Procurement and logistics departments that collaborate effectively tend to understand each other’s needs and objectives, thereby creating the best solution for all parties involved.

Shared Goals and Objectives: Procurement and logistics should align their goals and objectives to ensure a unified approach. This includes understanding the company’s overall logistics requirements, cost targets, service level expectations, and strategic priorities. By jointly defining the desired outcomes, they can work together to achieve the best value for logistics services.

Early Involvement: Procurement should involve logistics early in the procurement process. By engaging logistics experts from the beginning, procurement can gain insights into specific logistics requirements, challenges, and opportunities. This enables them to consider logistics-related factors when evaluating potential suppliers, negotiating contracts, and making sourcing decisions.

Collaborative Supplier Selection: Procurement and logistics should collaborate in selecting logistics service providers. Logistics should provide input on supplier capabilities, service levels, geographic coverage, and any specific requirements related to transportation modes, warehousing, or distribution. Procurement can then leverage this information to evaluate potential suppliers, negotiate contracts, and select the most suitable logistics partners.

Performance Metrics and KPIs: Procurement and logistics should define key performance indicators (KPIs) and service level agreements (SLAs) together. Logistics should contribute their expertise in identifying relevant metrics, such as on-time delivery, transit times, order accuracy, and responsiveness. Procurement can then incorporate these metrics into contracts, ensuring that they reflect the company’s expectations for value and service quality.

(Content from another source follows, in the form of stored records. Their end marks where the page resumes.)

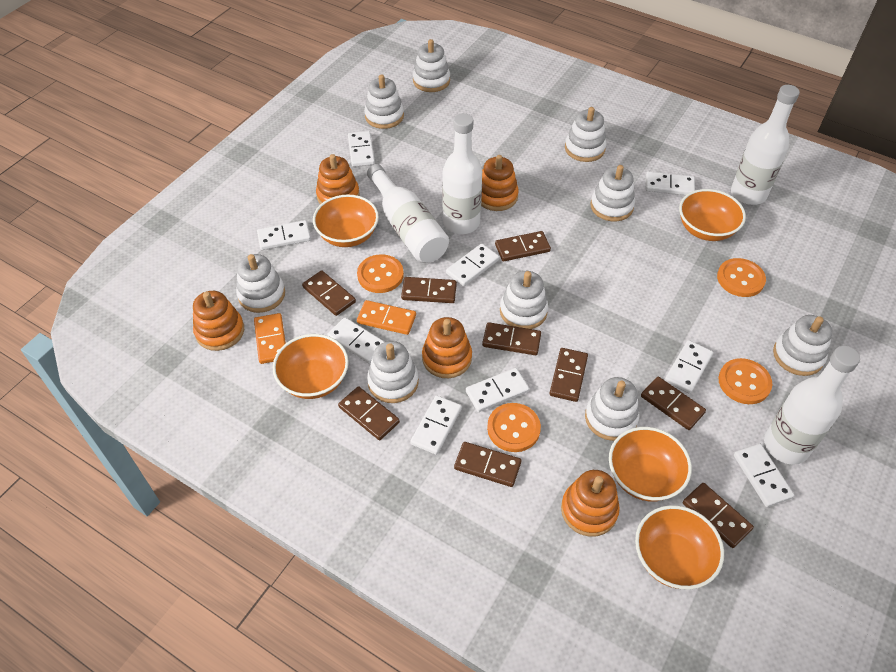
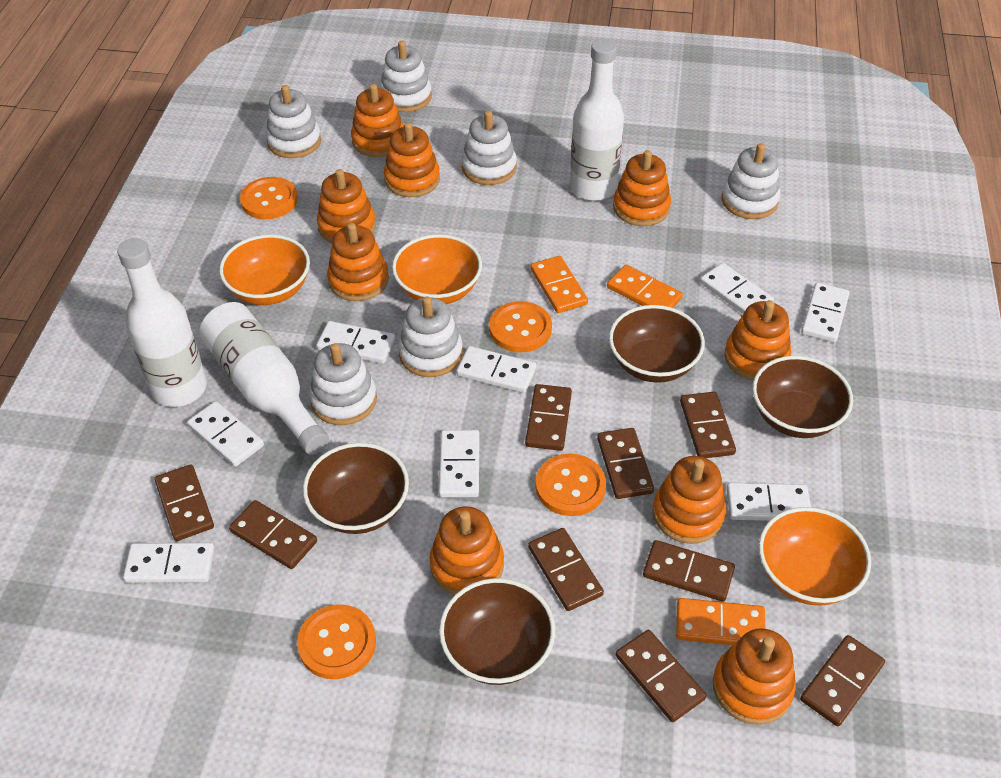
brown bowl: none = 0 -> [303,443,409,534] [439,578,555,685] [609,305,705,383] [752,356,853,438] = 4
orange bowl: [273,334,349,399] [313,195,379,247] [609,427,692,501] [635,505,724,590] [679,189,746,241] = 5 -> [219,235,310,305] [392,234,482,304] [759,507,871,606] = 3
orange domino: [254,313,286,364] [357,300,416,335] = 2 -> [530,256,588,313] [607,264,683,308] [676,598,766,645] = 3
orange stacking toy: [193,291,244,351] [316,154,360,204] [422,317,472,378] [481,155,519,211] [561,470,620,537] = 5 -> [317,169,376,243] [327,223,389,301] [351,84,404,157] [384,122,440,197] [429,506,504,595] [613,150,671,226] [653,456,726,544] [713,628,796,725] [724,300,791,381] = 9
white bottle: [367,164,449,263] [442,113,482,234] [731,85,800,205] [764,346,860,465] = 4 -> [117,238,207,407] [199,302,329,455] [570,39,624,201] = 3
white domino: [257,220,311,250] [327,317,385,364] [348,131,375,167] [410,395,462,455] [446,244,499,287] [466,368,529,412] [646,172,695,195] [665,340,713,394] [734,444,794,507] = 9 -> [123,543,214,583] [187,401,264,467] [316,321,395,364] [439,430,480,497] [456,346,536,393] [700,263,774,314] [726,483,811,521] [801,282,850,342] = 8
white stacking toy: [236,254,285,313] [364,75,404,129] [367,341,419,403] [413,39,450,92] [500,271,548,329] [565,107,606,162] [585,377,640,441] [590,165,635,221] [773,315,832,376] = 9 -> [266,85,321,158] [309,343,377,425] [380,41,432,112] [398,296,463,377] [461,110,517,185] [722,143,780,219] = 6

Continuous Performance Evaluation: By regularly reviewing supplier performance against established KPIs, they can identify areas for improvement, address any concerns, and drive accountability. This evaluation process should be collaborative, with logistics providing input on operational aspects, and procurement focusing on contractual compliance and cost effectiveness.

Data Sharing and Visibility: Procurement and logistics should establish effective data sharing and visibility mechanisms. They should leverage technology solutions that enable real-time information exchange, such as transportation management systems (TMS) or supply chain visibility platforms. This shared visibility allows both departments to monitor logistics operations, track shipments, identify bottlenecks, and proactively address any issues that may impact value or performance.

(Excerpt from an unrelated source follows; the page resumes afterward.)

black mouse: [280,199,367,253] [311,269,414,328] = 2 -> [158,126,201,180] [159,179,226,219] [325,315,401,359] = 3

Continuous Improvement Initiatives: Procurement and logistics should jointly drive continuous improvement initiatives. By sharing insights, best practices, and lessons learned, they can identify opportunities for process optimization, cost reduction, and service enhancement. Regular communication and collaboration foster a culture of continuous improvement throughout the procurement and logistics functions.

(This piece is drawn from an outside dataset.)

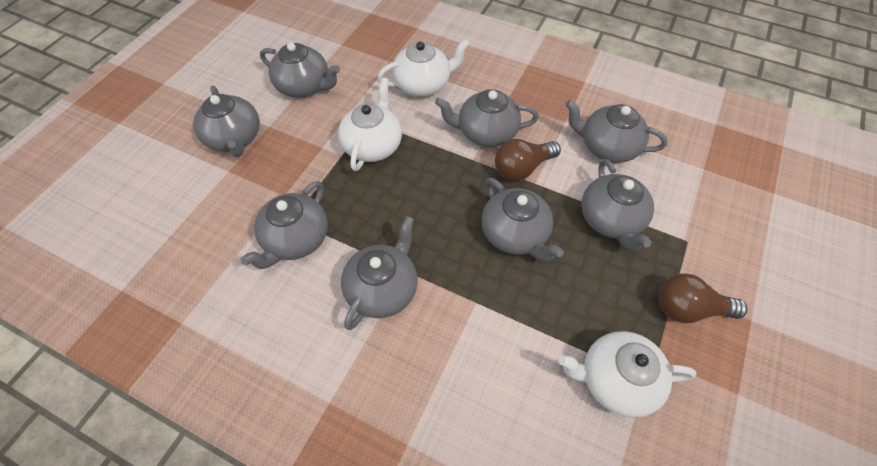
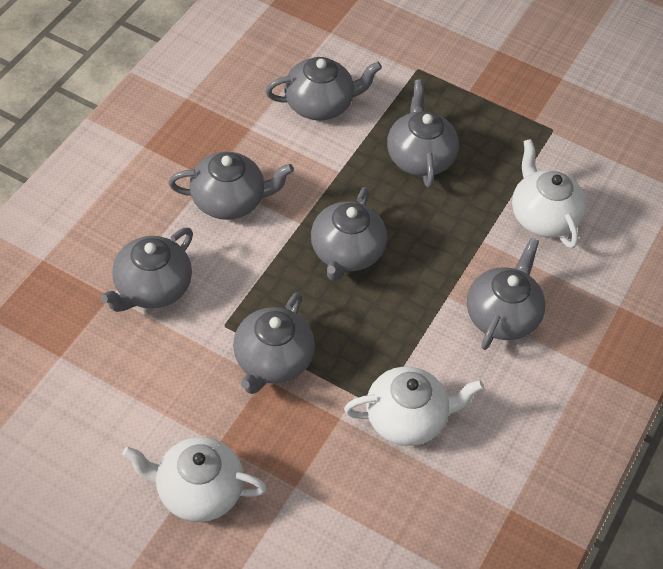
brown light bulb: [495,139,561,181] [658,273,747,323] = 2 -> none = 0
grey teapot: [193,86,260,157] [241,181,328,269] [260,42,340,98] [341,216,418,330] [435,89,539,147] [482,178,564,262] [565,100,668,163] [581,159,654,251] = 8 -> [101,228,193,312] [168,152,294,220] [233,292,315,394] [265,57,382,120] [311,187,387,281] [387,80,459,188] [467,238,545,350] = 7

Supplier Relationship Management: Procurement and logistics should work together to manage relationships with logistics service providers. They should collaborate in supplier performance reviews, contract renewals, and contract negotiations. By maintaining strong relationships with logistics partners, they can leverage these partnerships to drive value, innovation, and continuous improvement.

parcel and freight contract audit service

So while we’re sure most companies would think twice about leaving $12 Million in potential savings on the table, (especially when the savings projections were clearly documented as they were in this case), when dealing with logistics and supply chain operations the three most important elements are Communication, More Communication and Even More Communication!